Overlokçu, sebzeci, hurdacı, kağıtçı, mısırcı... ne ararsanız geliyor. Biri gidiyor öbürü geliyor. Sabahın köründe başlıyorlar, akşamın geç saatlerine kadarçoğu bozuk, parazitli ve sesi sonuna kadar açılmış mikrofonlarıyla halkın sinirlerini bozuyorlar.
Overlokçu ayağımıza kadar gelirken bağırıyor "Overlokçu ayağınıza geldi". Ayşe teyze camdan bağırıyor "Evladım kıs şunun sesini çocuk uyuyor"...

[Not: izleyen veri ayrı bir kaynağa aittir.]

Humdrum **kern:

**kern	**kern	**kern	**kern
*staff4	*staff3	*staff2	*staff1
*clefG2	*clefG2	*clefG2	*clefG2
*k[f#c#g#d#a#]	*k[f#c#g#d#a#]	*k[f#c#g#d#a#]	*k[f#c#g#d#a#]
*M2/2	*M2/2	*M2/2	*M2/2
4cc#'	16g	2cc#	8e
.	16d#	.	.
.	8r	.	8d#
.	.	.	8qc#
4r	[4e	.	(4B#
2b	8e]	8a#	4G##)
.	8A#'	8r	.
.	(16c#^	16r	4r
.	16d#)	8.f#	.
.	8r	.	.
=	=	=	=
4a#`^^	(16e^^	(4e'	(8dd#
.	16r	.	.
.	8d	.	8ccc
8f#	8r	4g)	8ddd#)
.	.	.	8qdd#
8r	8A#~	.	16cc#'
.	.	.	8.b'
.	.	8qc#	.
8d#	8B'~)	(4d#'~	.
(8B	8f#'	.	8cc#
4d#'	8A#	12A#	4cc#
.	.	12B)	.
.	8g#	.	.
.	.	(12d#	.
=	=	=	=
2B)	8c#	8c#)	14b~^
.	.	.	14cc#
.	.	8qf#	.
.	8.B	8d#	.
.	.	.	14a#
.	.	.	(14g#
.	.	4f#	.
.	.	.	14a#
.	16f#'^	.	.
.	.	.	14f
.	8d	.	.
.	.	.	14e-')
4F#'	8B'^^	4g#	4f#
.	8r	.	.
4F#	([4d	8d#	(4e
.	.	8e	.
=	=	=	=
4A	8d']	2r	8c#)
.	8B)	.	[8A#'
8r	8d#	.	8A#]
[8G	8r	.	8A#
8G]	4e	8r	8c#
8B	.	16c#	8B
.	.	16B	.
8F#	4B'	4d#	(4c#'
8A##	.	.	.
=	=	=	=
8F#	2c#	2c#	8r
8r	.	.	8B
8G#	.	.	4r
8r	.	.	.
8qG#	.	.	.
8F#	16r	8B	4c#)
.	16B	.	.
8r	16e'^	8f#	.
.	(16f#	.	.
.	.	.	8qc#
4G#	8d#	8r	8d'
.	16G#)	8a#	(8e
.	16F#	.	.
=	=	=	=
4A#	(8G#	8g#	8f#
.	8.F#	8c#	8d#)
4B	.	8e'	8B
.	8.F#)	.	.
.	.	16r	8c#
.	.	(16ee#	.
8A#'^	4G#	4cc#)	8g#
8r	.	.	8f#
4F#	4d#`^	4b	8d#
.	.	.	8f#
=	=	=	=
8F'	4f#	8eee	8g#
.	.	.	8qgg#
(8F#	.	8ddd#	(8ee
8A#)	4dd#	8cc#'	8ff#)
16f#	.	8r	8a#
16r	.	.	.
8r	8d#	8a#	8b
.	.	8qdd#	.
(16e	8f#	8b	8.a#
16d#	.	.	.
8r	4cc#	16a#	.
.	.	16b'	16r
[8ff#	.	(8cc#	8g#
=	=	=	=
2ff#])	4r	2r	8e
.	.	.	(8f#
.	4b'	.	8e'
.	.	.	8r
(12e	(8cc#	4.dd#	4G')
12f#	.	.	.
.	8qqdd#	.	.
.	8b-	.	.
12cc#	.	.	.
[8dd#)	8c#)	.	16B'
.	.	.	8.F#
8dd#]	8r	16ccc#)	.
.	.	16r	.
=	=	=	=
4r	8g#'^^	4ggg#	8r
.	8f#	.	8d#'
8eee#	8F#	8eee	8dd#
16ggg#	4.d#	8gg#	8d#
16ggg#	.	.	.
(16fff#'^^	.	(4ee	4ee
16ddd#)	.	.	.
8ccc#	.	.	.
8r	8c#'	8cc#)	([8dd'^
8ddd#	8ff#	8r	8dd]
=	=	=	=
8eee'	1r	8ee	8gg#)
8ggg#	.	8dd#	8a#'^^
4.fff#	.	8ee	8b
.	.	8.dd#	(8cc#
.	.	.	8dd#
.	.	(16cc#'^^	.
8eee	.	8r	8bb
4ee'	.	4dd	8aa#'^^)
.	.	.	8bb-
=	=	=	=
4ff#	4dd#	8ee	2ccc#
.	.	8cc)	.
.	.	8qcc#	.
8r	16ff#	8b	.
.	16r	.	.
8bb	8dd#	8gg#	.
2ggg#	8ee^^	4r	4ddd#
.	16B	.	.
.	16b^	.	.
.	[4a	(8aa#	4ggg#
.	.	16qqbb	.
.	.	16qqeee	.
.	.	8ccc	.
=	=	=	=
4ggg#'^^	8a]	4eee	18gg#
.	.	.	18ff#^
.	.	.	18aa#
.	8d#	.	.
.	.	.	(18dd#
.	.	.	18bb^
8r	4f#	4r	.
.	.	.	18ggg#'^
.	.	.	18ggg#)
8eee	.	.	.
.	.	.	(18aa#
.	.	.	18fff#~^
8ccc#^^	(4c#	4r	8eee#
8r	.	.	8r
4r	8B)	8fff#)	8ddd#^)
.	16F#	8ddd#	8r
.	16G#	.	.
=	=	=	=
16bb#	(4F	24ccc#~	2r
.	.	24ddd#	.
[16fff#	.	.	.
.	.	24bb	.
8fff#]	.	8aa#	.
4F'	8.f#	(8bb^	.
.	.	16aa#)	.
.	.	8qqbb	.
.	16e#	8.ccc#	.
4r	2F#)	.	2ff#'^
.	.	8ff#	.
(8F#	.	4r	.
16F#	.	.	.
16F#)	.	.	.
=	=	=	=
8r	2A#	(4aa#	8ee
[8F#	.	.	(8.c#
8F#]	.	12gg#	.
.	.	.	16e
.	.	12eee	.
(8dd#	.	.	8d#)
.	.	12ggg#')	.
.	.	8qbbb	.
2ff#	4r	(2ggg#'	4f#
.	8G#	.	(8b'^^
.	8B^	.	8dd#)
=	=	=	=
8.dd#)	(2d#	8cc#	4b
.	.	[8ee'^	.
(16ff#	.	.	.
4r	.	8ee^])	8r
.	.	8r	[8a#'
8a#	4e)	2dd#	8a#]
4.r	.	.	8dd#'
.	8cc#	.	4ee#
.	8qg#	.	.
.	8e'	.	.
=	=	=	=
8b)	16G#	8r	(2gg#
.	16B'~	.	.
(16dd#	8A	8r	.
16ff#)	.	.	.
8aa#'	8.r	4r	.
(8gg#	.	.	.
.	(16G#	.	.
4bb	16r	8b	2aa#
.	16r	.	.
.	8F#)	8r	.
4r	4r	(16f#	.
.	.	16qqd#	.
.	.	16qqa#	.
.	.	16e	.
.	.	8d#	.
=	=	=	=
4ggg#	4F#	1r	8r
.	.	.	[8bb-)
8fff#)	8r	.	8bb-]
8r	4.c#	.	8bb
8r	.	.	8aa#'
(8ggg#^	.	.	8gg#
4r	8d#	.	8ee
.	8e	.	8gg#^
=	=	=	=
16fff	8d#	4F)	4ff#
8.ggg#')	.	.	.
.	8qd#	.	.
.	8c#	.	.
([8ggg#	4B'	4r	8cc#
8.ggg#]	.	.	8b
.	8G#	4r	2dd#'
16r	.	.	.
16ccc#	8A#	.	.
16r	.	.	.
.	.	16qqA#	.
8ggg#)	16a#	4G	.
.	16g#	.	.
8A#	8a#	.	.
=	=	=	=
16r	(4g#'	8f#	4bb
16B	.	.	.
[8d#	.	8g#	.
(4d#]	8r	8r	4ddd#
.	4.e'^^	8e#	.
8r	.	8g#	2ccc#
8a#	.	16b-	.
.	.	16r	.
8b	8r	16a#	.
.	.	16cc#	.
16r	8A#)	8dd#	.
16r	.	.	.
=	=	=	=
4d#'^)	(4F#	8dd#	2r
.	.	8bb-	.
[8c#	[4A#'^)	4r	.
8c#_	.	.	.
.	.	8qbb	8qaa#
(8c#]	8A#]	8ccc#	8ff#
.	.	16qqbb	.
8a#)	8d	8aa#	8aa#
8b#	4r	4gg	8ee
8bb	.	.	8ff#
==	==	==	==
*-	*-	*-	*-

Ahmet bey çilek satan megafonluya bağırıyor "Ulan sabaha kadar çalıştık bi uyutmadınız be, kısın kardeşim sesini. Herkes duyuyor zaten, sağır yok burada"
"Hurdaci geğelldi hurdacieeeyyy!" anonsundan sonra evdeki bütün eşyaları sayana ne demeli? "Eski televizyonlarınız, eski halılarınız, eski buzdolaplarınız, eski fırınlarınız, eski bulaşık makinalarınız, eski çamaşır makinalarınız, eski kazanlarınız alınır" anonsuyla dalga geçen çoçuklar: "Tencereleri unuttu hurdaciiii"
Hurda kağıt alan bir başka alem "Eski defterleriniz, kitaplarınız, gazeteleriniz, ansiklopedileriniz, okul kitaplarınız, ambalaj kağıtlarınız, karton kutularınız kiloyla alınır eyyy!" hurda kağıt alınır dese anlamayacağız sanki.
Balkondan yine bir mahalleli bağırır. "Hastamız var evladım. Buradan geçerken çok bağırma" dinleyen kim?
Dinleyen kim'i geçtik. Denetleyen kim? İzin veren kim? İzin yoksa yaptırım uygulayacak olanlar kim? Ve neredeler? 10 dakikada bir satıcının geçtiği, trafik gürültüsüne megafon cızırtılarının eklendiği Gaziantep'te bütün bunlar HALK SAĞLIĞI ile direk ilgili konular değil mi?
Bu işe dur diyecek bir yetkili ve ilgili yok mu? Bunu biz değil her mahalleden binlerce vatandaş soruyor!